И эта проблематика, и этот тип героя главенствуют у Маламуда на протяжении всего его творчества, от «Помощника» и первого сборника рассказов «Волшебный бочонок» (1958) до итоговой книги избранных новелл, вышедшей незадолго до смерти автора. Ни о какой идеализации основного персонажа не могло быть и речи уже в силу характера творческой задачи Маламуда, и перед его читателями прошла целая вереница людей, надломленных своей тусклой будничностью, бесконечно одиноких, нередко опустившихся, еще чаще — расставшихся с ходовыми представлениями о добродетели, потому что они никак не ладят с реальными обстоятельствами жизни. Не могло быть речи и о каком-то специфически еврейском ощущении мира или о чисто национальных психологических чертах обычного маламудовского героя. Перенося действие, например, в Италию и выводя на сцену мелкого афериста Бевилакву (новелла «Вот он ключ!»), писатель исследовал все тот же самый характер «бедного человека», которого действительность заставляет ловчить и жульничать, как булочницу Бесси из «Ссуды» заставила она сделаться бесчувственной, а рабби Лифшица («Серебряный венец») приучила морочить легковерных, преступая Писание. Сюжеты Маламуда печальны, а его тональность вряд ли способна настроить оптимистически. Но огонек человечности тлеет даже в его персонажах, успевших обнищать духовно, не говоря уж об их социальной отверженности.
Один из критиков написал о типичном для Маламуда герое, что он похож на одинокого пенсионера, который собственную жизнь носит, как скверно сшитый костюм, зная, что ему не дождаться другого. Это верно и тонко замечено, хотя все же не исчерпывает ни главных коллизий, ни сути характеров, привлекавших американского прозаика. Сам он сказал о своем творчестве точнее, когда, комментируя роман «Разные жизни Дьюбина» (1979), заметил в интервью, что его всегда интересовала «безысходная человеческая драма, которая заключена в объективной невозможности или неспособности людей осуществить самих себя в каком-нибудь деле, созидая нечто завершенное и воплощающее их духовность».

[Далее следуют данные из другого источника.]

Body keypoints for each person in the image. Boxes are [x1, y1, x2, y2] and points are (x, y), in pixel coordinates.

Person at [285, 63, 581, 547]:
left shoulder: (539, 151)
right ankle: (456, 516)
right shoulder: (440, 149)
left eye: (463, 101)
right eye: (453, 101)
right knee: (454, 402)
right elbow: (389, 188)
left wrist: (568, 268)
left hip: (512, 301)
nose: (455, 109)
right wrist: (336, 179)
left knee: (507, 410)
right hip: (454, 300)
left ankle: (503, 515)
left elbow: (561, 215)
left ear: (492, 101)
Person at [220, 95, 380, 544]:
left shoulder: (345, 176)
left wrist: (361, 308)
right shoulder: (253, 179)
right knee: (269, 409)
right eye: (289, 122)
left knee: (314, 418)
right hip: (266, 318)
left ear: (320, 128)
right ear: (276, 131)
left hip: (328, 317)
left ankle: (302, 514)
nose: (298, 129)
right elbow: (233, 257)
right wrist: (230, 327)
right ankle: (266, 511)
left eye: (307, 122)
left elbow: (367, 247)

Рассказ «Шляпа Рембрандта» открывал одноименный сборник (1973), и этим указывалось, что для автора он обладает программным значением. Это тоже трагифарс, как большинство новелл Маламуда. Но за ординарностью фабулы, которая была бы уместна и в анекдоте, нельзя не ощутить философского смысла рассказанной нам истории скульптора, обтесывавшего плавники да лепившего уродливые цветы на длинных стеблях, хотя наверняка таилось в этом Рубине — и не смогло реализоваться — какое-то дарование. И кто знает, так ли уж комически нелепо выглядела бы на нем шляпа, вызывающая ассоциации с полотном великого нидерландца, если бы все сложилось у него иначе, если бы заложенное природой приобрело зримую форму, если бы напоминанием о неудаче не травмировали неуклюжие шуточки Аркина, заставляя осознать, что художник не состоялся.
Неудача — понятие едва ли не ключевое для Маламуда, она гонится за его героями неотступно, перечеркивая их расчеты и замыслы, заставляя в который раз удостовериться, как беспощадна жизнь. А они, как будто ко всему на свете притерпевшиеся, все равно не могут ощутить никакой логики в этих напастях, переживая их с такой мукой и болью, словно лишь нелепостью, которую еще возможно поправить, объясняются валящиеся на них несчастья: нищета, и болезни, и пошедшие прахом коммерческие затеи, отчуждение детей и ужас беспомощной старости. У героя Маламуда неистребима вера в некий разумный, справедливый, благоустроенный и уютный мир, и при всей своей кажущейся абсурдности эта вера, для которой окружающая реальность не предоставляет ни малейших стимулов, одна помогает им выносить испытания и переступать через потери, чтобы жить дальше — вопреки всему. Она же, впрямую соприкасаясь с истинным порядком вещей, создает те гротескные ситуации, которыми изобилует проза Маламуда — и романы, и особенно рассказы.
Его фантазия на самом деле была смелой и щедрой, но никогда — самодельной. Маламуд мог бы сказать о себе словами Марка Шагала, с которым у него столько творческих перекличек: «Не зовите меня фантазером! Наоборот, я реалист. Я люблю землю».
Маламуд тоже любил землю, которая его взрастила, — Бронкс и Куинс, освоенные иммигрантами бывшие нью-йоркские пригороды, эту немыслимую смесь народов, традиций, обычаев, психологий, национальных пристрастий и установлений, грустных и смешных перипетий повседневности, запечатленной у него как бесконечно многоликий мир. Гротеск был органичен такому материалу. Маламуд им пользовался экономно и добивался эффекта иной раз безукоризненного — в этом можно убедиться, прочитав хотя бы такую новеллу, как «Ангел Левин».